AMHERST, Mass. – Biochemists at the University of Massachusetts Amherst including assistant professor Peter Chien recently gained new insight into how protein synthesis and degradation help to regulate the delicate ballet of cell division. In particular, they reveal how two proteins shelter each other in "mutually assured cleanup" to insure that division goes smoothly and safely.
Cells must routinely dispose of leftover proteins with the aid of proteases that cut up and recycle used proteins. The problem for biochemists is that the same protein molecule can be toxic garbage at one time, but essential for function at another time such as during the cell cycle, that is, events that unfold to achieve replication of chromosomes and division of the cell.

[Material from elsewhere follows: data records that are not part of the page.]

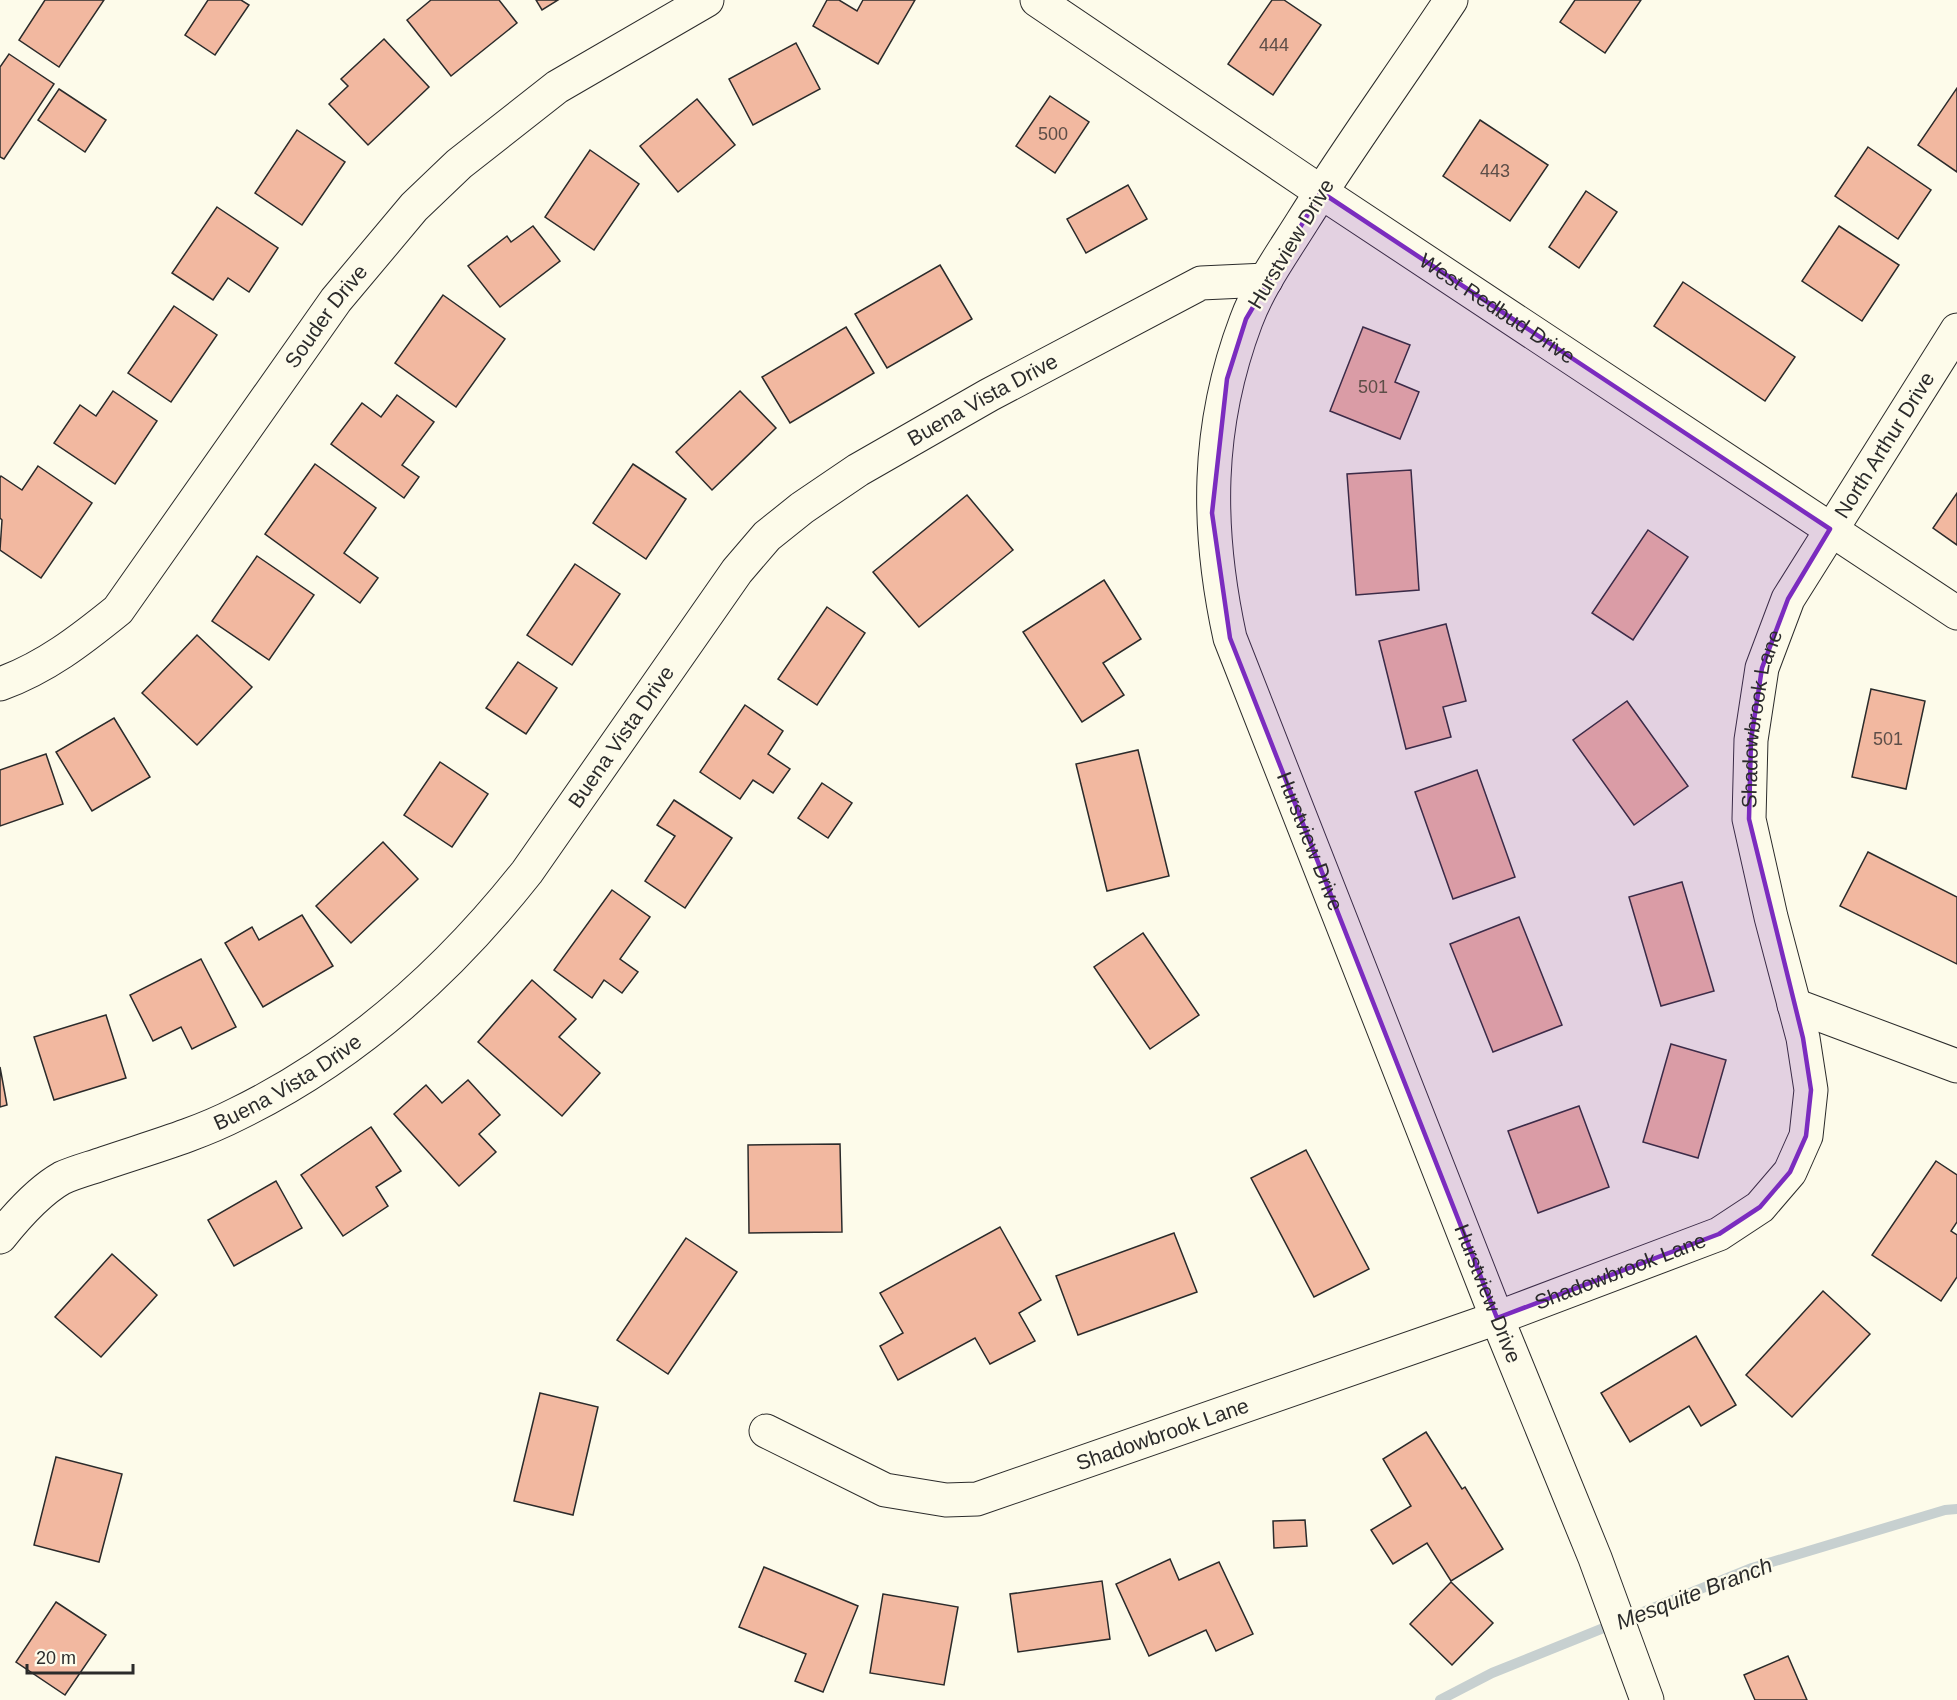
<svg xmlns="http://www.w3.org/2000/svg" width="1957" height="1700" viewBox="0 0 1957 1700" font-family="Helvetica,sans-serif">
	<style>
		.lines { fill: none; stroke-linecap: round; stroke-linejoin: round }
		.stream { stroke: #c7d0d0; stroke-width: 10 }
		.building { fill: #f2b8a0; stroke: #2b2b2b; stroke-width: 1.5 }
		.minor-casing { stroke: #2b2b2b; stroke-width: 35 }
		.minor { stroke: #fdfbea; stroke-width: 33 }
		.marked { fill: #7b2cbf; fill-opacity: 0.2; stroke: #7b2cbf; stroke-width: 4.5; stroke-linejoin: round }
		.labels { text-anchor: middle; stroke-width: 4.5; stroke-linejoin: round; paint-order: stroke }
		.number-label { font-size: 18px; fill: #5d4e48 }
		.street-label { font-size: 21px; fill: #2b2b2b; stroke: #fdfbea }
		.water-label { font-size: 22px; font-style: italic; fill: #2b2b2b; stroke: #fdfbea }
	</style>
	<rect width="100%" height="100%" fill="#fdfbea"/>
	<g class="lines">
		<polyline class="stream" points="1440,1700 1492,1673 1752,1568 1945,1510 1957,1509"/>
	</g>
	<g class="building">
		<polygon points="45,0 104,0 59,67 19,40"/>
		<polygon points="208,0 241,0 249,5 215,55 185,35"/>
		<polygon points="431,0 499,0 517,23 451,76 407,20"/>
		<polygon points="536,0 558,0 542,10"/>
		<polygon points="827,0 839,0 857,11 863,0 915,0 878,64 813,26"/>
		<polygon points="1272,0 1284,0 1321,25 1273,95 1228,64"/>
		<polygon points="1575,0 1641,0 1605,53 1560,22"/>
		<polygon points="384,39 429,87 368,145 329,104 348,86 341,79"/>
		<polygon points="796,43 820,89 753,125 729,79"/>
		<polygon points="9,54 54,84 4,159 0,157 0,67"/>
		<polygon points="1957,88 1957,172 1918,145"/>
		<polygon points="59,89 106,120 85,152 38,120"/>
		<polygon points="1050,96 1089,122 1055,173 1016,146"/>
		<polygon points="697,99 735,145 678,192 640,146"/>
		<polygon points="1480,120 1548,165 1510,221 1443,176"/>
		<polygon points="297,130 345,162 302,225 255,193"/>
		<polygon points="1868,147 1931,190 1898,239 1835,196"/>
		<polygon points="590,150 639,184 594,250 545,217"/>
		<polygon points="1128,185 1147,219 1086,253 1067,219"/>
		<polygon points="1586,191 1617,212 1579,268 1549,247"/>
		<polygon points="217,207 278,248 249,292 228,278 213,300 172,273"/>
		<polygon points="533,226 560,261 500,307 468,266 507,236 511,242"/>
		<polygon points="1839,226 1899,265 1862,321 1802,281"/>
		<polygon points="940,265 972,319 887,368 855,314"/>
		<polygon points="1683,282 1795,357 1765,401 1654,326"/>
		<polygon points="443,295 505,339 456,407 395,363"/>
		<polygon points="174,306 217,335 171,402 128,373"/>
		<polygon points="846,327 874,373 790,423 762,377"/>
		<polygon points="1363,327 1410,345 1395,382 1419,392 1400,439 1330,411"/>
		<polygon points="113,391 157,421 115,484 54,443 80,405 96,416"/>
		<polygon points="740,391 776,428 712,490 676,452"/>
		<polygon points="397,395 434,422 402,465 419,477 404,498 331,444 362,403 381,417"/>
		<polygon points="315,464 376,508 344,553 378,578 360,603 265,534"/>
		<polygon points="633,464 686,499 646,559 593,523"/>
		<polygon points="38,466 92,503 41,578 0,550 2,520 0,518 0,478 1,476 22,490"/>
		<polygon points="1411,470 1419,590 1356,595 1347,474"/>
		<polygon points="1957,493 1957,545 1933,528"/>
		<polygon points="967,495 1013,550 919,627 873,572"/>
		<polygon points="1648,530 1688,557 1633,640 1592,613"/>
		<polygon points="257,556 314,595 269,660 212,621"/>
		<polygon points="575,564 620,594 572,665 527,635"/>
		<polygon points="1104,580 1141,639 1103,663 1124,695 1082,722 1023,632"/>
		<polygon points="827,607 865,633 817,705 778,679"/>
		<polygon points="1446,624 1466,701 1443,707 1451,737 1406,749 1379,641"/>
		<polygon points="197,635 252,687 197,745 142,693"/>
		<polygon points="518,662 557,688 526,734 486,708"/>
		<polygon points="1871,689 1925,701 1906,789 1852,777"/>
		<polygon points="1627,701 1688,786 1634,825 1573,740"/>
		<polygon points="745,705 783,731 768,754 790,769 773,793 753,780 740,799 700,772"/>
		<polygon points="114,718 150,777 92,811 56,752"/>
		<polygon points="1138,750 1169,876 1107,891 1076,764"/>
		<polygon points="46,754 63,804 0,826 0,770"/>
		<polygon points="440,762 488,794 452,847 404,815"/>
		<polygon points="1477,770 1515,877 1453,899 1415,792"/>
		<polygon points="822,783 852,803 828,838 798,818"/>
		<polygon points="674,800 732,838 685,908 645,881 675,836 657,825"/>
		<polygon points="383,842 418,879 351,943 316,906"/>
		<polygon points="1868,852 1957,897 1957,964 1840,906"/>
		<polygon points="1682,882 1714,991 1661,1006 1629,897"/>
		<polygon points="612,890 650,917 620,959 638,972 622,993 604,980 592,998 554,970"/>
		<polygon points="302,915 333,966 263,1007 225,943 252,927 259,940"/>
		<polygon points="1519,917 1562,1025 1493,1052 1450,944"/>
		<polygon points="1143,933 1199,1015 1150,1049 1094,967"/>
		<polygon points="201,959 236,1027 192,1049 181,1027 153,1041 130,995"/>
		<polygon points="532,980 576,1019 559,1037 600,1073 562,1116 478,1042"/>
		<polygon points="106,1015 126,1078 54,1100 34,1037"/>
		<polygon points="1671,1044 1726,1060 1698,1158 1643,1142"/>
		<polygon points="0,1067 7,1105 0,1107"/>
		<polygon points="468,1080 500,1115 479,1134 496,1152 459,1186 394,1114 426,1085 442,1103"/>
		<polygon points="1579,1106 1609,1187 1538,1213 1508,1131"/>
		<polygon points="371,1127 401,1171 376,1187 388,1206 343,1236 301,1175"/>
		<polygon points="840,1144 842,1232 749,1233 748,1145"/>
		<polygon points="1306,1150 1369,1269 1314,1297 1251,1178"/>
		<polygon points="1936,1161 1957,1175 1957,1222 1951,1231 1957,1235 1957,1277 1941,1301 1872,1255"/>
		<polygon points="276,1181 302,1228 234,1266 208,1220"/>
		<polygon points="1000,1227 1041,1300 1019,1313 1035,1341 990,1364 975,1338 898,1380 880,1346 903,1333 880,1293"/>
		<polygon points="1174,1233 1197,1292 1078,1335 1056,1276"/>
		<polygon points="686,1238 737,1272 668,1374 617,1340"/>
		<polygon points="112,1254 157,1295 101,1357 55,1317"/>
		<polygon points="1823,1291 1870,1334 1792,1417 1746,1375"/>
		<polygon points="1696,1336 1736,1405 1701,1426 1689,1406 1630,1442 1601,1393"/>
		<polygon points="540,1393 598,1407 573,1515 514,1501"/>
		<polygon points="1426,1432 1462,1489 1465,1487 1503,1549 1451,1581 1427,1543 1393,1564 1371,1530 1411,1506 1383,1459"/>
		<polygon points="56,1457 122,1474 99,1562 34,1545"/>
		<polygon points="1305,1520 1307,1546 1274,1548 1273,1521"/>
		<polygon points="1170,1559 1179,1580 1219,1562 1253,1634 1216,1651 1206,1630 1149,1656 1116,1584"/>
		<polygon points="764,1567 858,1606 823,1692 795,1681 806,1654 739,1627"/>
		<polygon points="1102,1581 1110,1639 1018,1652 1010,1594"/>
		<polygon points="1451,1582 1493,1623 1452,1665 1410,1624"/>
		<polygon points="883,1594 958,1607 944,1685 870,1673"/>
		<polygon points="56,1602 106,1635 65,1695 16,1662"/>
		<polygon points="1788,1656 1807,1700 1755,1700 1744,1675"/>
	</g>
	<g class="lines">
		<g class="minor-casing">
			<g id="minor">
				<path id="s1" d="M1037 0 1321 192 1957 613"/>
				<path id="s2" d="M1451 0C1402 74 1349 147 1302 222 1282 254 1259 286 1246 321 1206 427 1206 528 1230 638L1497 1318 1595 1558 1647 1700"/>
				<path id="s3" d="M0 684C45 668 81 640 118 610L336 300 414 207 459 164 557 87 707 0"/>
				<polyline points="1794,1005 1957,1066"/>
				<path id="s4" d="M0 1237C16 1217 39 1191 62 1178 75 1172 91 1168 105 1163 149 1148 196 1135 237 1114 352 1058 448 972 527 872L737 571 767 536 802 508 858 470 989 395 1201 283 1266 280"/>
				<path id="s5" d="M766 1431 885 1490 946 1500 977 1499 1497 1318 1719 1234 1760 1207 1790 1172 1806 1136 1811 1090 1803 1038 1771 917 1749 819 1751 740 1762 668 1788 599 1957 330"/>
			</g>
		</g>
		<use href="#minor" class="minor"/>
	</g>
	<path class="marked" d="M1321 192 1830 529 1788 599 1762 668 1751 740 1749 819 1803 1038 1811 1090 1806 1136 1790 1172 1760 1207 1719 1234 1497 1318 1230 638 1212 513 1227 379 1246 319Z"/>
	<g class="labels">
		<g class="number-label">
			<text x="1274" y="51">444</text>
			<text x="1053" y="140">500</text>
			<text x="1495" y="177">443</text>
			<text x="1373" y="393">501</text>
			<text x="1888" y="745">501</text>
		</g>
		<g class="street-label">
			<text transform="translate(1291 244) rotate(-59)" y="7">Hurstview Drive</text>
			<text dy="7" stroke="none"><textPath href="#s1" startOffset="554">West Redbud Drive</textPath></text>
			<text dy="7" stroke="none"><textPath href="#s3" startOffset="500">Souder Drive</textPath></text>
			<text dy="7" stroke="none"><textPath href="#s4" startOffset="1322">Buena Vista Drive</textPath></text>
			<text dy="7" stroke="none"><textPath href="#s5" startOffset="1880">North Arthur Drive</textPath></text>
			<text dy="7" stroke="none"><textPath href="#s5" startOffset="1574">Shadowbrook Lane</textPath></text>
			<text dy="7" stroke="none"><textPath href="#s4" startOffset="818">Buena Vista Drive</textPath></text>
			<text dy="7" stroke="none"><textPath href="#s2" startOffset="922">Hurstview Drive</textPath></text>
			<text dy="7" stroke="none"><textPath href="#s4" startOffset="332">Buena Vista Drive</textPath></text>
			<text dy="7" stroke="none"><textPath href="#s5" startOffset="908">Shadowbrook Lane</textPath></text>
			<text dy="7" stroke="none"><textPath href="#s2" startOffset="1408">Hurstview Drive</textPath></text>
			<text dy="7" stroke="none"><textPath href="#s5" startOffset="422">Shadowbrook Lane</textPath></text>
		</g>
		<g class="water-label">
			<text transform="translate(1694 1593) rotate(-21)" y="8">Mesquite Branch</text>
		</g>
	</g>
	<path d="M27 1664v9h106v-9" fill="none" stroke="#2b2b2b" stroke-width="3"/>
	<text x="36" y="1664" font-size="18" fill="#2b2b2b" stroke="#fdfbea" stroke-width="4.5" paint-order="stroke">20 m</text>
</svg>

As Chien explains, "We know that a process that has to happen as reliably and stably as cell division also has to be flexible enough to allow the organism to grow and respond to its ever-changing environment. We're interested in uncovering all the steps and back-up safeguards that cells use to robustly protect replication while at the same time allowing other functions to proceed." Results appear in the early online edition of Molecular Microbiology.
To do this work, Amber Cantin in Chien's lab, closely collaborated with Michael Laub and colleagues at MIT to look in a bacteria, Caulobacter, where they had previously figured out how cells distinguish waste proteins from useful molecules. They focused on a protein called CtrA that sits on DNA like a cap, controlling replication until conditions are right for division to occur.
Destruction of CtrA allows cells to start replicating their chromosome. Cantin used biochemical experiments with highly purified proteins to show that CtrA was only degraded when it was bound to DNA and that another protein, SciP, could help make CtrA bind better to DNA, making CtrA more resistant to proteolysis.
Surprisingly, this also made SciP less able to be destroyed as well, showing that both proteins prevent their own destruction by protecting each other. In addition, while both proteins were destroyed, they were recognized by completely different proteases. These advances, along with current findings, may offer medical researchers a clue for understanding diseases such as abnormal cell cycle progression in cancer.
This work was funded by a grant from the National Institutes of Health and additional funds from UMass Amherst.